Yes the first one makes it repeat the forcing dataset, however long it might be (RYF, RDF, IAF or whatever). I guess it assumes the first and final forcing times can be identified with one another, hence >= not >.

The 2nd one is more mysterious. I guess it's possible to have self%exp_cur_date > self%run_end_date if the timestep isn't an integer fraction of a day. In most cases setting self%exp_cur_date = self%run_end_date will have no effect (the run terminates either way) but if the experiment date is a leap day but the forcing date is not, self%exp_cur_date will be decremented by a day so the model runs for another day: https://github.com/COSIMA/libaccessom2/blame/17f27949fd3ee554b1a66eb343d1130d7f2632d8/libcouple/src/accessom2.F90#L562 (this was added to resolve https://github.com/COSIMA/access-om2/issues/149)

But I agree with Ryan, I don't think this would cause our error.

aekiss commented 1 year ago

@rmholmes is this the fix you used for your latest test run?

Can you provide a link to a commit with your fixed libaccessom2 code so we know what to merge once we're happy with it? Ta!

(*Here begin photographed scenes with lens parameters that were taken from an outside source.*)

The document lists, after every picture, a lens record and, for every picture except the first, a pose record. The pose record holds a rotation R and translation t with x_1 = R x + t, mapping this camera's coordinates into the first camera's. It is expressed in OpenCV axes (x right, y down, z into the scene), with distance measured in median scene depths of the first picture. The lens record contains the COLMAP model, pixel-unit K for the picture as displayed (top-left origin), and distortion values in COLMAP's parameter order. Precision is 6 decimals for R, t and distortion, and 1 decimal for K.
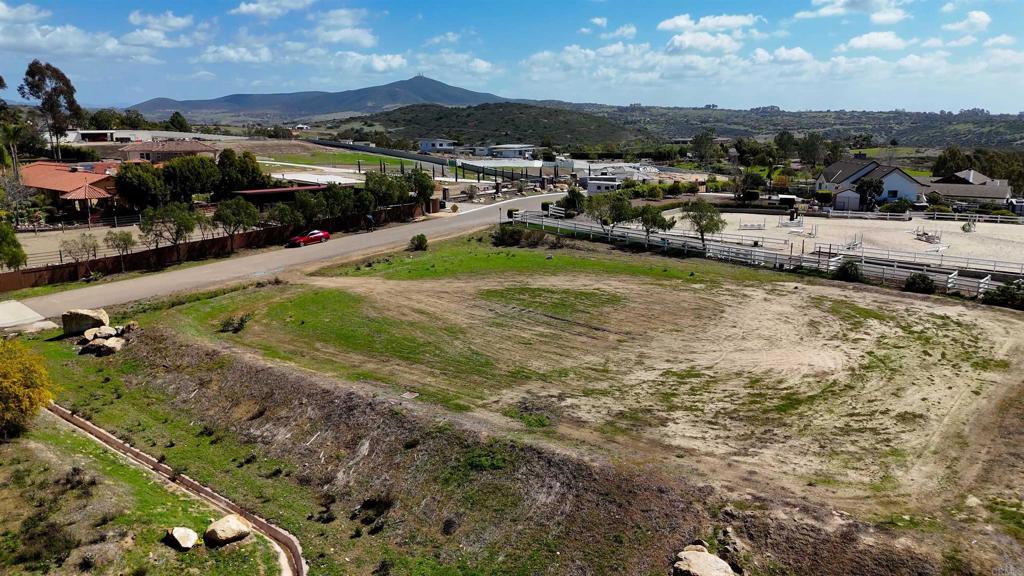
lens RADIAL K [[755.8, 0, 512.0], [0, 755.8, 288.0], [0, 0, 1]] dist [0.066651, -0.081966]
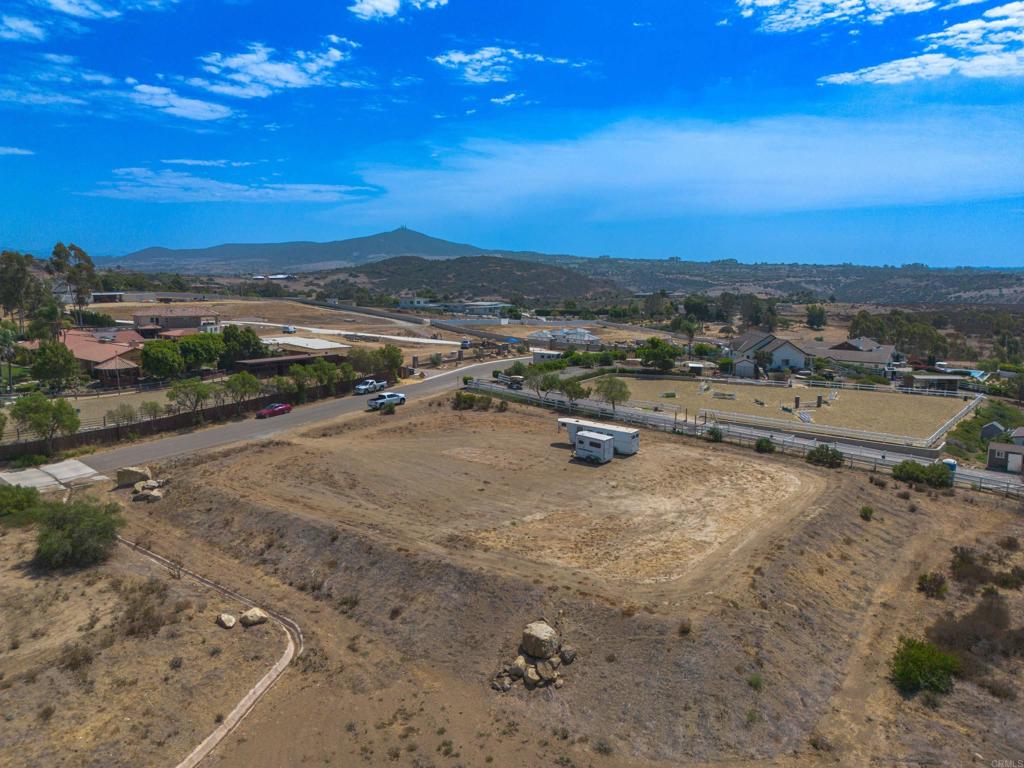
lens RADIAL K [[721.3, 0, 510.7], [0, 721.3, 379.9], [0, 0, 1]] dist [0.062730, -0.062166]
pose [[0.999577, 0.003153, 0.028899, 0.033198], [-0.001265, 0.997878, -0.065103, -0.022013], [-0.029043, 0.065039, 0.997460, -0.159161]]
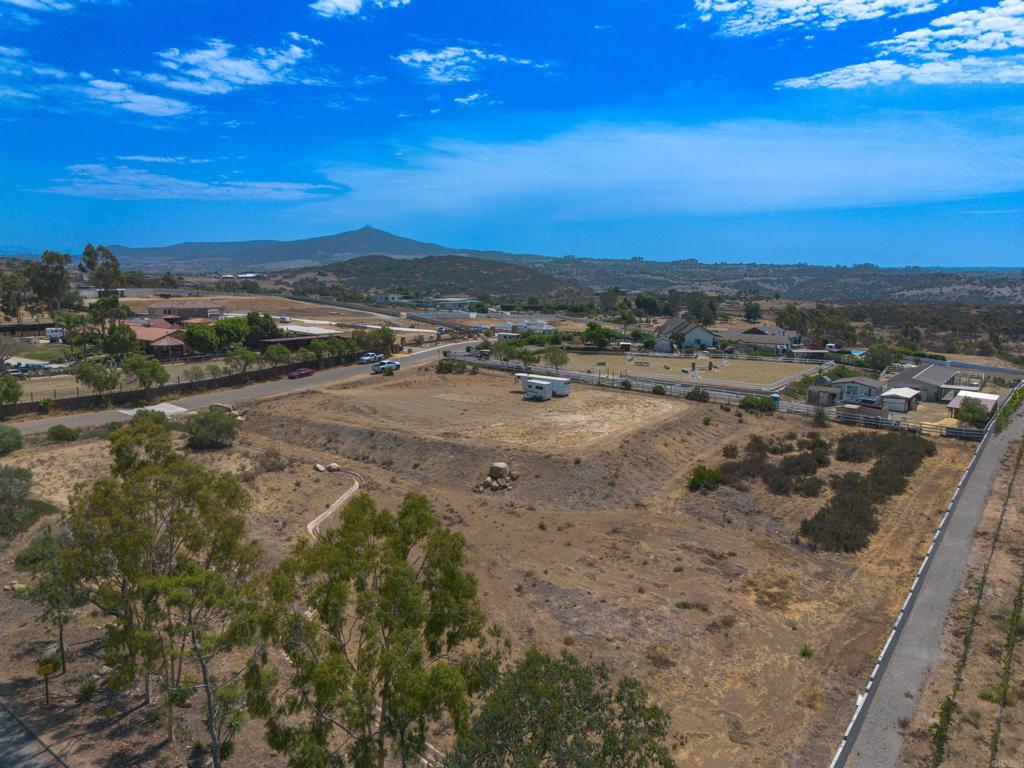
lens RADIAL K [[721.3, 0, 510.7], [0, 721.3, 379.9], [0, 0, 1]] dist [0.062730, -0.062166]
pose [[0.997128, -0.003545, 0.075650, 0.018492], [0.008414, 0.997906, -0.064138, 0.049746], [-0.075265, 0.064590, 0.995070, -0.470083]]
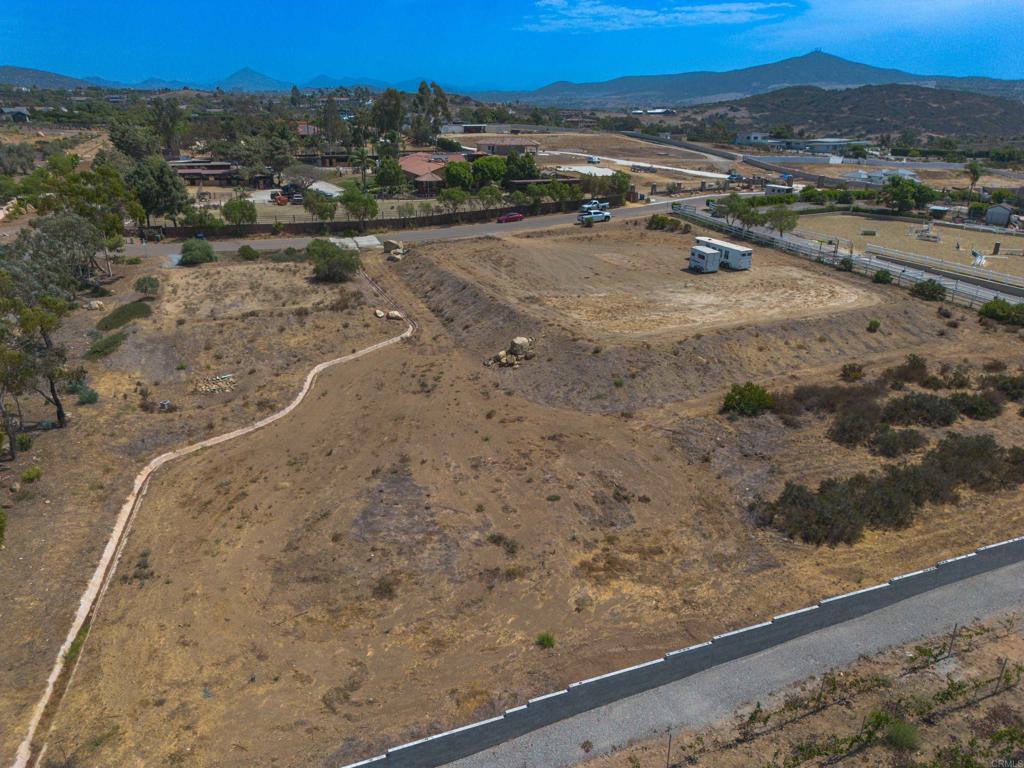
lens RADIAL K [[721.3, 0, 510.7], [0, 721.3, 379.9], [0, 0, 1]] dist [0.062730, -0.062166]
pose [[0.883175, 0.173489, -0.435779, 0.336370], [-0.106891, 0.979078, 0.173152, 0.013354], [0.456702, -0.106343, 0.883241, -0.325629]]
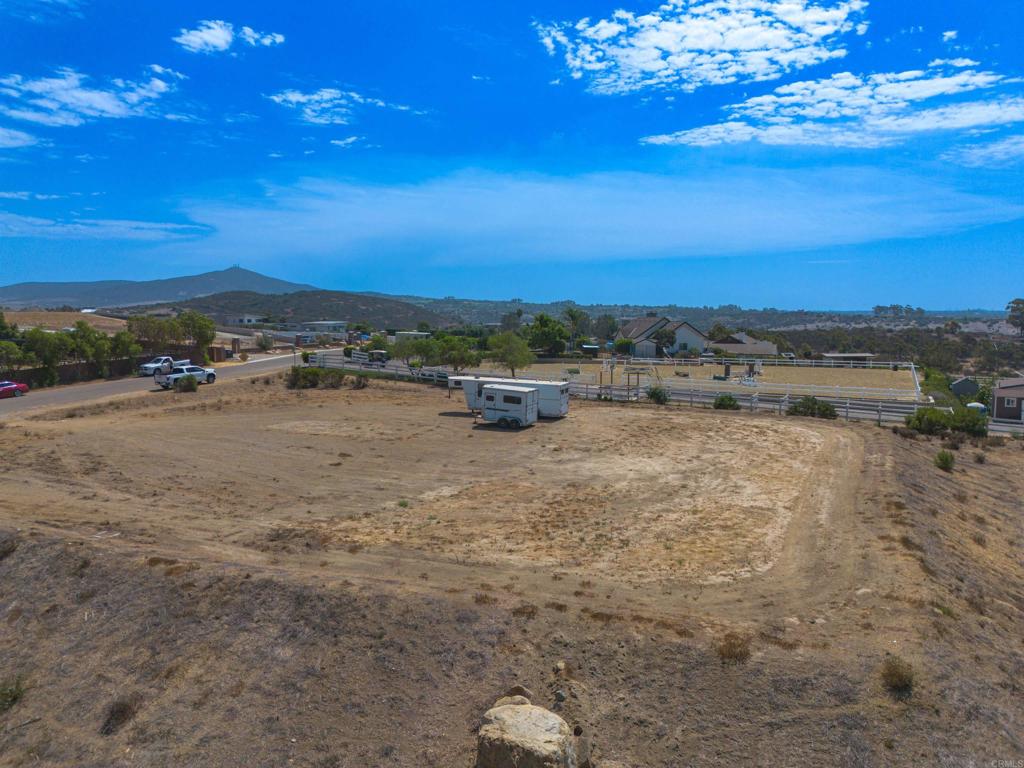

rmholmes commented 1 year ago

Yep, it's on this branch: https://github.com/rmholmes/libaccessom2/tree/78-ERA5-netcdf-packing, this specific commit: https://github.com/rmholmes/libaccessom2/commit/bfa2062c1c6004f6d04e39042168b39fb474013a

aekiss commented 1 year ago

Great, thanks. Do we understand this code well enough that we're sure this fix doesn't introduce other problems?

rmholmes commented 1 year ago

There is no evidence of any issues arrising, but I can't say for sure no. I don't understand the code well enough to understand what is going wrong.

However, I think it's clear that what the fix does is prevent the scale_factor and add_offset being applied to the data twice - which was previously resulting in completely crazy values (for just one forcing time step). I speculate that the forcing data for that same forcing time step (in between the two months) may still be incorrect. I.e. it could be applying a copy of the forcing from the previous forcing time step again. However, it seems to me that the impact that this kind of error could have on the simulation is very minor.